It is the first act of service in obedience to the Lord. Anyone can be baptized – it takes no special talents or effort.

Jesus set the example by submitting to baptism before He began His public ministry.

Then cometh Jesus from Galilee to Jordan unto John, to be baptized of him. But John forbad him, saying, I have need to be baptized of thee, and comest thou to me? And Jesus answering said unto him, Suffer it to be so now: for thus it becometh us to fulfil all righteousness. Then he suffered him. And Jesus, when he was baptized, went up straightway out of the water: and, lo, the heavens were opened unto him, and he saw the Spirit of God descending like a dove, and lighting upon him: And lo a voice from heaven, saying, This is my beloved Son, in whom I am well pleased.

Matthew 3:13-17, emphasis added

And it came to pass in those days, that Jesus came from Nazareth of Galilee, and was baptized of John in Jordan. And straightway coming up out of the water, he saw the heavens opened, and the Spirit like a dove descending upon him: And there came a voice from heaven, saying, Thou art my beloved Son, in whom I am well pleased.

Mark 1:9-11, emphasis added

Now when all the people were baptized, it came to pass, that Jesus also being baptized, and praying, the heaven was opened, And the Holy Ghost descended in a bodily shape like a dove upon him, and a voice came from heaven, which said, Thou art my beloved Son; in thee I am well pleased.

Luke 3:21-22, emphasis added

Jesus was baptized in obedience to God’s plan. The single most important thing about baptism sounds like two things, but it is really two-things-in-one: submission and obedience.

And immediately there fell from his eyes as it had been scales: and he received sight forthwith, and arose, and was baptized.

_RECORD EXCERPTS_.
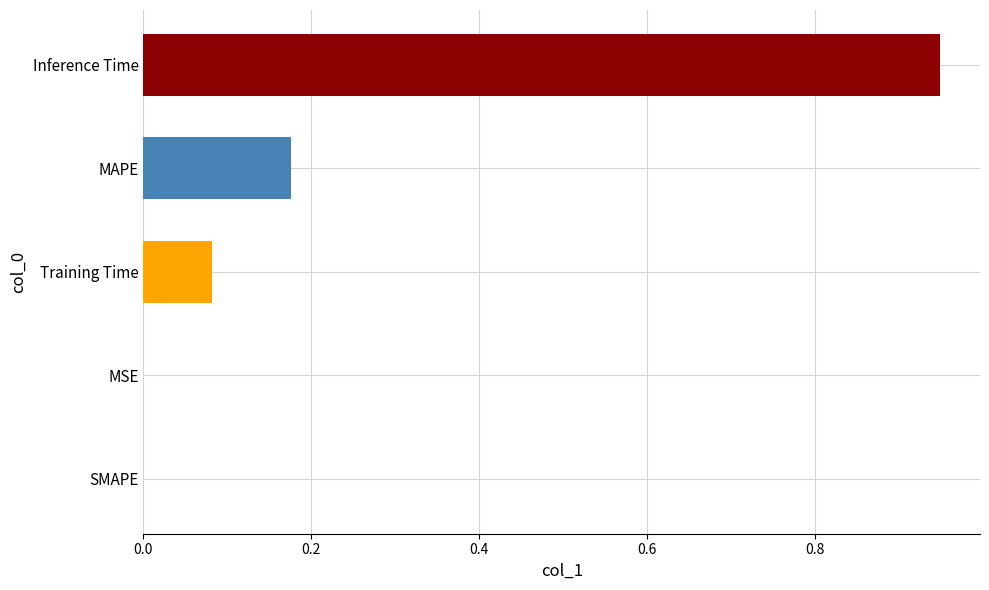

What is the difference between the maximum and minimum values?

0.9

* * *

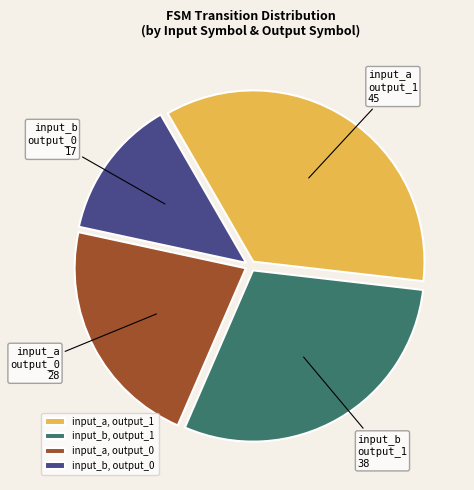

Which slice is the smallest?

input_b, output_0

_WORK TASK_.
In the text on baptism, when John objects, why does Jesus tell him "Suffer it to be so now"? Explain in one to three sentences.

_RESULT OF THE EXERCISE_.
John objected that he needed to be baptized by Jesus rather than the reverse. Jesus answered that the baptism should go ahead, "for thus it becometh us to fulfil all righteousness." Being baptized was how they would fulfil all righteousness.